▸ **Tasks to complete**:
1. In the last-mile delivery article, write out everything from "What all of" down to "to onboard quickly.", switching "drivers" to "couriers".
2. According to the last-mile delivery article, how many years has DDI spent as an administrator of 1099 human resources needs?

▸ **Reading text**:
*** Begin section ***
Retailers and other online sellers reliant on last-mile delivery providers to ensure consumers receive their orders in a timely and safe manner are increasingly finding new options popping up – from established companies that specialize in last-mile delivery to the Uber driver using a third-party app to retrieve orders from stores and restaurants. In some cases, those specialized delivery providers are simply accessing Uber’s and Lyft’s labor forces.
Just recently, discount retailer Five Below (NASDAQ: FIVE) reached a deal with Instacart for same-day delivery services from its 1,100-plus stores. Instacart has several deals with retailers, including Michaels (NASDAQ: MIK), CVS, Costco, Petco, BJ’s, Walmart Canada, Whole Foods, 7-Eleven, Dick’s Sporting Goods and the Disney Store.
DoorDash (NYSE: DASH) has also inked deals recently with retailers, including grocery chain Albertsons, and continues to push its DoorDash for Merchants product.
What all of these services require, though, is drivers. And as Uber (NYSE: UBER) and Lyft (NASDAQ: LYFT) have found in the wake of the COVID-19 pandemic, those can be hard to find. And they are even harder to onboard quickly.
“For years the delivery space and delivery concerns were occupied by those in the third-party space – the couriers,” explained Aaron Hageman, owner and CEO of Delivery Drivers Inc. (DDI), a provider of human resources services for 1099 independent contract drivers. “Simply stated, the rising tides and rising demands of delivery demand across the board [has forced] the retail world to shift how to address delivery.”
A new world
Retailers are increasingly finding last mile to be an important part of their sales solutions. The ability to quickly add drivers to make those deliveries is cumbersome and not typically in the wheelhouse of the retailers.
DDI has spent 25 years serving as an administrator of 1099 human resources needs, everything from recruiting drivers to screening to onboarding and to handling tax and insurance programs. Hageman said that while regulations – such as Prop 22 in California – continue to change the industry, DDI’s goals have remained the same.
*** End section ***
▸ **Record extracts**:
*** Begin section ***
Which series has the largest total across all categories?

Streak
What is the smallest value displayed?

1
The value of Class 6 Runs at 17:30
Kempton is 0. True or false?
*** End section ***
▸ **Task-by-task answers**:
1.
What all of these services require, though, is couriers. And as Uber (NYSE: UBER) and Lyft (NASDAQ: LYFT) have found in the wake of the COVID-19 pandemic, those can be hard to find. And they are even harder to onboard quickly.

2. 25 years.